A un anno dalla scomparsa, ricordiamo Pietro Greco con un suo articolo pubblicato da Infiniti mondi che gli dedica un bellissimo numero monografico

Molti lo hanno definito il “rinascimento islamico” e considerano la scienza prodotta nel corso dei primi secoli dell’Islam come una ripartenza – un rinascimento, appunto – della scienza mediterranea fiorita in epoca ellenistica. Alcuni nomi – al-Khwārizmī, il grande matematico; al-Kindī, il grande fisico; al-Farghani e soprattutto al-Battānī, i grandi astronomi; ibn Sīnā, noto in Occidente come Avicenna, è un grande alchimista; i grandi medici, come al-Bīrūnī – sono degni di figurare nei manuali di storia della scienza accanto agli Euclide e Archimede o Galileo e Newton.
Già, perché la definizione di “rinascimento islamico” della scienza è certo intrigante, ma coglie solo una parte della realtà. L’Islam, infatti, non si limita a prendere il testimone della scienza lasciato cadere dai Greci e, soprattutto, dai Romani. Ma mostra una sua propria “creatività scientifica”. Il “rinascimento islamico” ha infatti molti caratteri originali, che vengono alla luce per la prima volta in un mondo tanto variegato che spesso, esteso com’è dalla penisola iberica all’Indo e al Gange, ha in comune solo la lingua araba. Inoltre questi caratteri originali si fondano e si fondono sia su e con elementi della scienza ellenistica sia su e con elementi della scienza prodotta in altre regioni del mondo.

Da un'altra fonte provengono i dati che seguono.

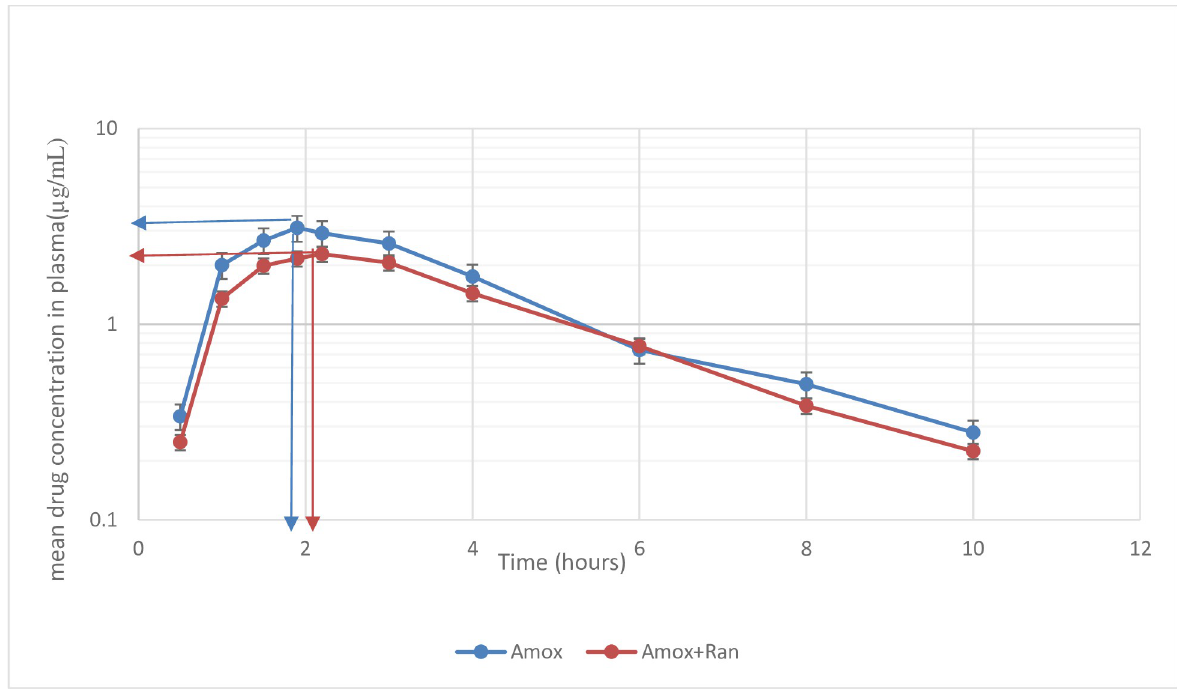
Fig 1. Mean plasma concentration of amoxicillin alone and amoxicillin with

In Cina, in India e, soprattutto, in Persia.
Più che di un rinascimento, dunque, quella realizzata dai matematici, dagli astronomi, dai chimici, dai medici dell’Islam è una vera e propria rivoluzione. Un ramo importante di quel ricco cespuglio di rivoluzioni – mai del tutto indipendente, ma mai del tutto linearmente conseguenti – che caratterizzano la storia della scienza…

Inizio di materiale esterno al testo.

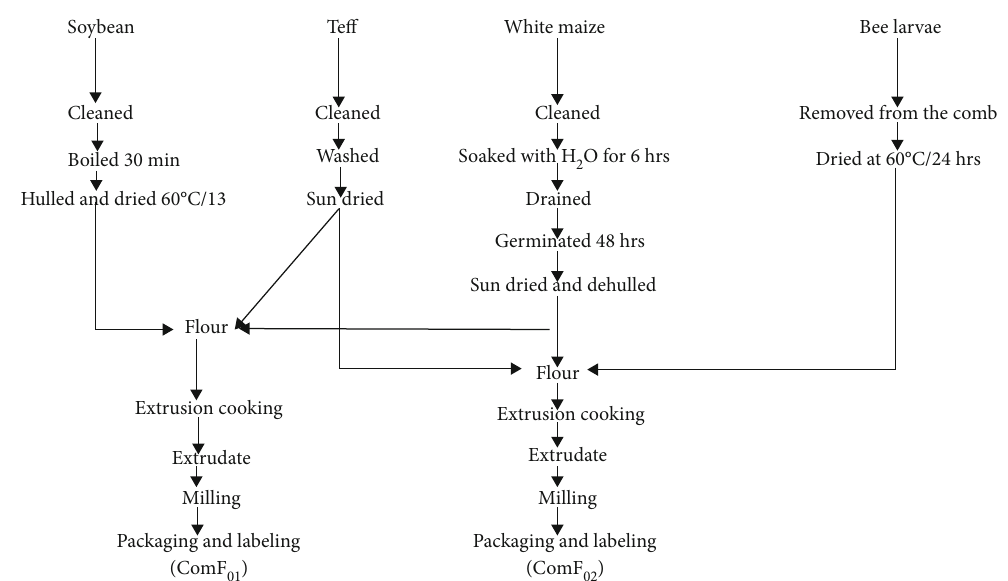
Figure 1: Flow chart of sample processing, formulation, and complementary food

Gli Arabi non combattono, ma accettano le altre religioni presenti nei vasti territori occupati. Tollerano, in particolare, le religioni monoteistiche, quella ebraica e quella cristiana. Certo, nel nuovo impero molte sono le conversioni all’Islam. Ma nessuna o quasi è forzata: «Non deve esserci costrizione nella religione», sostiene il dogma musulmano. Analoga tolleranza – anzi, un’autentica generosità -i conquistatori esprimono in ambito culturale. L’Islam non impone alcun che a chi musulmano non è. E sebbene le classi dominanti arabe siano militari e si arricchiscano con i bottini di guerra, nel corso dell’espansione non si verifica alcuna operazione sistematica di distruzione. La tolleranza consente il contagio culturale. E, in definitiva, la nascita di una nuova cultura – la cultura islamica – che assume in sé i saperi e le visioni del mondo dei popoli conquistati, ma non è la semplice somma di quelle culture.